Nardò e l’oleandro

di Armando Polito

Foto tratta dall’album Porto Selvaggio: ogni commento è superfluo! di Piero Barrecchia (https://www.facebook.com/photo.php?fbid=693359537457432&set=a.693339427459443.1073742016.100003501771335&type=3&theater)
Foto tratta dall’album Porto Selvaggio: ogni commento è superfluo! di Piero Barrecchia (https://www.facebook.com/photo.php?fbid=693359537457432&set=a.693339427459443.1073742016.100003501771335&type=3&theater)

Insieme con l’olivo è l’ultima vittima (purtroppo temo che non sarà l’ultima) sacrificale della xylella fastidiosa, ammesso che sia lei la responsabile (o, più probabilmente, la corresponsabile …) della ingordigia umana che nella globalizzazione sembra aver trovato il terreno fertile per completare l’opera predatoria e distruttiva delle risorse del pianeta, vittime della cecità peggiore, quella che privilegia la vita di pochi e mette in pericolo, in ultima analisi, la stessa sopravvivenza della nostra specie.

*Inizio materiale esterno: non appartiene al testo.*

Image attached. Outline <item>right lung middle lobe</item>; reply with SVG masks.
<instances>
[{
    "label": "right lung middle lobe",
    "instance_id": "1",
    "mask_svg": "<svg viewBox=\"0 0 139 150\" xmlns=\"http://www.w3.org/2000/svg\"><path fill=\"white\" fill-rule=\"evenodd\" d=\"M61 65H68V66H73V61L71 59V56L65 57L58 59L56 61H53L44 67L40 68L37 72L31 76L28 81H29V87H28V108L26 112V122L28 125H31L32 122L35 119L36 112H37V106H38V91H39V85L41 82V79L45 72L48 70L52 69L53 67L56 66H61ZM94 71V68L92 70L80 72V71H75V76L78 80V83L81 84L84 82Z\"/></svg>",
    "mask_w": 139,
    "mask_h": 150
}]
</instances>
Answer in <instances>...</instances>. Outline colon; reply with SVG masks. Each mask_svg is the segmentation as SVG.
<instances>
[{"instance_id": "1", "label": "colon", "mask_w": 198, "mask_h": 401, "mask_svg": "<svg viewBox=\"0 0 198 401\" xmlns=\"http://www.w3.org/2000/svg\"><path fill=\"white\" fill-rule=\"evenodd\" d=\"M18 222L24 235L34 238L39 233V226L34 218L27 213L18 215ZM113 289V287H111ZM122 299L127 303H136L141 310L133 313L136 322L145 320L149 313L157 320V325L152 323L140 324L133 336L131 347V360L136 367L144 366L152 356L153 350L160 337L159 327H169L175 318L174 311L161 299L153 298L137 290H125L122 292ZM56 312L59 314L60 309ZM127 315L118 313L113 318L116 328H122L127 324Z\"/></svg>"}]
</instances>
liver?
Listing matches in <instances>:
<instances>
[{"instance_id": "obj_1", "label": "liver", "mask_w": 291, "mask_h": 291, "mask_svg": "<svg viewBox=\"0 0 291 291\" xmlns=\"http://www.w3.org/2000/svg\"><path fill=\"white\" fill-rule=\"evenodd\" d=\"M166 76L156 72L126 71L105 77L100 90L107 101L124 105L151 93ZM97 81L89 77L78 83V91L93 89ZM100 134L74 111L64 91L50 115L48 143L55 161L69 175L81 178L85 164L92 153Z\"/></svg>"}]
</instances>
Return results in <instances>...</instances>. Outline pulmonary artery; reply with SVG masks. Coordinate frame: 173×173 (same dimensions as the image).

La stessa parola biodiversità, concordemente considerata da tutti una ricchezza, rischia di vedere cambiata la sua definizione e, abbandonato il principio basilare della conoscenza e del rispetto della natura, di incarnarsi nella creazione innaturale di nuove specie grazie all’ingegneria genetica che, obbedendo al principio del tutto e subito e del profitto ad ogni costo, diventa solo una bomba ad orologeria destinata ad esplodere prima o poi, con l’irreversibile impossibilità di disinnescarla.

I nostri discendenti conosceranno, così, l’olivo e l’oleandro (e non solo …) grazie a qualche immagine e a qualche riga di testo, così come noi oggi conosciamo i dinosauri attraverso ricostruzioni virtuali; bisognerà, però, avere almeno il coraggio di ricordare che, a differenza dei dinosauri estintisi per volere della natura, l’olivo e l’oleandro si estinsero per colpa esclusiva della nostra specie.

La stessa parola perderà quella carica allusiva ed evocativa che ognuna quando è in vita trasmette anche ai più superficiali, ai meno insensibili, ai meno cerebralmente reattivi (leggi sinapsi poco allenate …), seguendo in questo l’amaro destino di tutte quelle che, pur in uso, indicano qualcosa che non esiste più. Sperando di non essere stato profetico, cerco di chiarire concretamente il concetto, cominciando da ciò che, pur nella sua precisione, più arido non può apparire: la scheda botanica.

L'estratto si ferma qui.